[DOCUMENT PASSAGE]
>>how do I turn off norms and where is it set?
doc.add(new Field("field2", "sender" + i, Field.Store.NO,
Field.Index.ANALYZED_NO_NORMS));
----- Original Message ----
From: Lebiram <[email protected]>
To: [email protected]
Sent: Tuesday, 23 December, 2008 17:03:07
Subject: Re: Optimize and Out Of Memory Errors
Hi All,
Thanks for the replies,
I've just managed to reproduced the error on my test machine.
What we did was, generate about 100,000,000 documents with about 7 fields in
it, with terms from 1 to 10.
After the index of about 20GB, we did an optimize and it was able to make 1 big
index of the size 17GB...
Now, when we do a normal search, it just fails.
Here is the stack trace:
2008-12-23 16:56:05,388 [main] INFO LuceneTesterMain - Max Memory:1598226432
2008-12-23 16:56:05,388 [main] INFO LuceneTesterMain - Available
Memory:854133192
2008-12-23 16:56:05,388 [main] ERROR LuceneTesterMain - Seaching failed.
[/DOCUMENT PASSAGE]
[DATA SUPPLIED]
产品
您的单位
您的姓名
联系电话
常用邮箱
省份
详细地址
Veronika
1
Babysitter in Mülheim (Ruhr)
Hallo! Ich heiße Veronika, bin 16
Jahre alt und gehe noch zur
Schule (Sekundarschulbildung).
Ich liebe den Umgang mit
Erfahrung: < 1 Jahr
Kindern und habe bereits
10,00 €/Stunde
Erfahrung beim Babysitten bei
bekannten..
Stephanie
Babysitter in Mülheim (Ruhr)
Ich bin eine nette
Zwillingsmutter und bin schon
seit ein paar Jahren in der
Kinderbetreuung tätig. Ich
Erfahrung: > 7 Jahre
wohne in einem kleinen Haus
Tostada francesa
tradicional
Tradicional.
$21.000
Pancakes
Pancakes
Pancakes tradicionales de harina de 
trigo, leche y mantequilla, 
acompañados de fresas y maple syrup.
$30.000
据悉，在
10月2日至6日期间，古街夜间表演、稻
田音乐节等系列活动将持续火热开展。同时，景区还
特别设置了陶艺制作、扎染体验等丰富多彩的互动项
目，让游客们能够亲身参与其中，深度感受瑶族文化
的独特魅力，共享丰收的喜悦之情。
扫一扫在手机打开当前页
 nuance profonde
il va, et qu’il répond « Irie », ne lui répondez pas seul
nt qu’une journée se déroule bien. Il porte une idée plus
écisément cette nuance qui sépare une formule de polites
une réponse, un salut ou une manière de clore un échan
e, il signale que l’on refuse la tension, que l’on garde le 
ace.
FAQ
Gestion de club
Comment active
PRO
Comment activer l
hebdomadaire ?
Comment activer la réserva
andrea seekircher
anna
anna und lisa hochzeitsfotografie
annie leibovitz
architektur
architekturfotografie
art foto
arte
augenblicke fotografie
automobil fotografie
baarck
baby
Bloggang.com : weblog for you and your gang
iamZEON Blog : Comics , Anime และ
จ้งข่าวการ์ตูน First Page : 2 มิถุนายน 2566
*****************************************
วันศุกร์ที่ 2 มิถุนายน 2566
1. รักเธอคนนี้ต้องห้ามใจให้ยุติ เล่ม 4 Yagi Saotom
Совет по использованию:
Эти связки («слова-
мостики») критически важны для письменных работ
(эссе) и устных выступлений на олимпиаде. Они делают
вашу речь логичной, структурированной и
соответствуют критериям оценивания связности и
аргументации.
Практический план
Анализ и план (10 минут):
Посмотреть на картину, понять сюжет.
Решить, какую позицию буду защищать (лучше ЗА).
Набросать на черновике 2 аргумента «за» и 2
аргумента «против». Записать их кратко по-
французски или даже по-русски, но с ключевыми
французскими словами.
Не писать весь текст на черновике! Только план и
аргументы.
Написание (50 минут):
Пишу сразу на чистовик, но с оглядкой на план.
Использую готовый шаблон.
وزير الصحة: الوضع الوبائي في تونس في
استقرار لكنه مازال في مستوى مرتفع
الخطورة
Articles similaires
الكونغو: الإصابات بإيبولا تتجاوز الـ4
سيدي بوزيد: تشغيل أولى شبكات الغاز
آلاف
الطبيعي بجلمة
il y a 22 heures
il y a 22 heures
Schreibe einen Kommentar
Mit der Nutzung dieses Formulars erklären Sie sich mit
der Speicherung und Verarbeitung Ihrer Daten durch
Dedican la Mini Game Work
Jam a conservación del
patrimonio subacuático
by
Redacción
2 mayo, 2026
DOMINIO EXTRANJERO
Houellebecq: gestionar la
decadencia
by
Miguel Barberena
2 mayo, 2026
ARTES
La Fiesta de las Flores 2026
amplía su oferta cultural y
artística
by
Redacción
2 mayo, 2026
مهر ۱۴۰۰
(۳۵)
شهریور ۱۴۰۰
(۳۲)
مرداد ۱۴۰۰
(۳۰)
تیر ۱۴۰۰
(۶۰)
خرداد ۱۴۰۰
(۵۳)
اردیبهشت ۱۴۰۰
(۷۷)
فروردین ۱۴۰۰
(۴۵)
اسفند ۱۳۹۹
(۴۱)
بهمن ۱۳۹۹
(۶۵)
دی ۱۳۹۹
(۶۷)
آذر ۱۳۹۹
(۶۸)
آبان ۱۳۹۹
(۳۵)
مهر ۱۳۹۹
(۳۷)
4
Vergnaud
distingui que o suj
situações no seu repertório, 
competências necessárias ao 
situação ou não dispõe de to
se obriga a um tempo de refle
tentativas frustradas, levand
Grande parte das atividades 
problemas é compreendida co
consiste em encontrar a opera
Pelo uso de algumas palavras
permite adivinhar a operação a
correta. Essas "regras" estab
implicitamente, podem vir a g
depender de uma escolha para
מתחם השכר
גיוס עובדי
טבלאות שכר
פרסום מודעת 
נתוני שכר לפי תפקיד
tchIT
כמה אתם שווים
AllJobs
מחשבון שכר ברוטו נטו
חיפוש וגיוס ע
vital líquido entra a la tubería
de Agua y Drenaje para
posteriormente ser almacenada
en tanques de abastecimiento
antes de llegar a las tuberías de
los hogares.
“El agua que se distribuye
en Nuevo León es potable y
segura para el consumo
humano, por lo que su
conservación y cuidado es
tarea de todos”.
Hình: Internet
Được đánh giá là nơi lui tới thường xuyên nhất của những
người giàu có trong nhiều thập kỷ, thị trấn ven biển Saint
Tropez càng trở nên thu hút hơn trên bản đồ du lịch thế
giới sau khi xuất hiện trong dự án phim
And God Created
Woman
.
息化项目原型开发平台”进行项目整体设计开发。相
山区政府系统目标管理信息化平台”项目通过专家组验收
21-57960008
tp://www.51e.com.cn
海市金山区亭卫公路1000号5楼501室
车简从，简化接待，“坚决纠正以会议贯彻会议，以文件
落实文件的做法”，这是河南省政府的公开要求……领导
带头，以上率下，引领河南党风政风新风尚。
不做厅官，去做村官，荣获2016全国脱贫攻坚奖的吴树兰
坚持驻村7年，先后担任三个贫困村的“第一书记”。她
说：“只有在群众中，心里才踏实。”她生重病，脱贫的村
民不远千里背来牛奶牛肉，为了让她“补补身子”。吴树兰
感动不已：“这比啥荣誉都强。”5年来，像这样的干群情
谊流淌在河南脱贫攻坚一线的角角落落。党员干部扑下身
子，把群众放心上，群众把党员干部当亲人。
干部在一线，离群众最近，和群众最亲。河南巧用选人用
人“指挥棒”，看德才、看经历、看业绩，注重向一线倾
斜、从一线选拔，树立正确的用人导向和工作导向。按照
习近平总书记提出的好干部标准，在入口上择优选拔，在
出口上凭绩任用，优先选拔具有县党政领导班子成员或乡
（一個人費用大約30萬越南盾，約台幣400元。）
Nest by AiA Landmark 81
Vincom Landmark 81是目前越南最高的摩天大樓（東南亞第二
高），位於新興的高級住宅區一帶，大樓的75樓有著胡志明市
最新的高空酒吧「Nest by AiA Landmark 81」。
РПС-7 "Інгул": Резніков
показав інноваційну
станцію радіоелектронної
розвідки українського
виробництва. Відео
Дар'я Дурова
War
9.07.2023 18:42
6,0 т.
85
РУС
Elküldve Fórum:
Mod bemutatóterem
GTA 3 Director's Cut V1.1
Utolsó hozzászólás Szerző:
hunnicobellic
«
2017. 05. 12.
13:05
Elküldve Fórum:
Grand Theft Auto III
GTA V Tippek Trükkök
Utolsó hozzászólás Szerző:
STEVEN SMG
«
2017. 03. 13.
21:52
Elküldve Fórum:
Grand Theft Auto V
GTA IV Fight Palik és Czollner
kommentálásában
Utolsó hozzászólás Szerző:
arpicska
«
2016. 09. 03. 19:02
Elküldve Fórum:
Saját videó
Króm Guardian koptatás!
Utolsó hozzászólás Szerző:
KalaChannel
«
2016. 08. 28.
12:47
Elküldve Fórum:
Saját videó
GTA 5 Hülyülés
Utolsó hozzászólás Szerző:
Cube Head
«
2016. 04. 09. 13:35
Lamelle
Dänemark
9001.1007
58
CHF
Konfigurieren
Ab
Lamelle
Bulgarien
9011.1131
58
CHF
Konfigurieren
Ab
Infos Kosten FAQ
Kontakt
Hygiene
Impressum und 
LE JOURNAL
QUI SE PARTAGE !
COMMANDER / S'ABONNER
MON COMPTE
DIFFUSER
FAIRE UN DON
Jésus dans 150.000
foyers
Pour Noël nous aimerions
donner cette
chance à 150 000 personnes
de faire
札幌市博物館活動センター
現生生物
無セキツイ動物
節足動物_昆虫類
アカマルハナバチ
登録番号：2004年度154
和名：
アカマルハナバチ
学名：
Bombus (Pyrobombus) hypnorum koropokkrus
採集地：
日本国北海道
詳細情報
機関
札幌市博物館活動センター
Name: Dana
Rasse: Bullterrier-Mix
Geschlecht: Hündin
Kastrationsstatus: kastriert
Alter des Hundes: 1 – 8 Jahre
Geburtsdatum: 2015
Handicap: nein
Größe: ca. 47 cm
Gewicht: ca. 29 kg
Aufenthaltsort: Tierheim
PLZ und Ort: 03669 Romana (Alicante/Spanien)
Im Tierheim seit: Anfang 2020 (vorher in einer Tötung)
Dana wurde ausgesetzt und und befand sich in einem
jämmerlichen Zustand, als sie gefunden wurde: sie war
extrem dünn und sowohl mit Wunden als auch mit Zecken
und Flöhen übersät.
[/DATA SUPPLIED]
# TASKS:
- A) In the Lucene out-of-memory thread, how many documents were generated to reproduce the error?
- B) Reproduce the records from their first line through the line that contains "Erfahrung beim Babysitten bei", including both of those lines.

# RESULTS OF THE EXERCISE:
- A) About 100,000,000 documents.

- B)
产品
您的单位
您的姓名
联系电话
常用邮箱
省份
详细地址
Veronika
1
Babysitter in Mülheim (Ruhr)
Hallo! Ich heiße Veronika, bin 16
Jahre alt und gehe noch zur
Schule (Sekundarschulbildung).
Ich liebe den Umgang mit
Erfahrung: < 1 Jahr
Kindern und habe bereits
10,00 €/Stunde
Erfahrung beim Babysitten bei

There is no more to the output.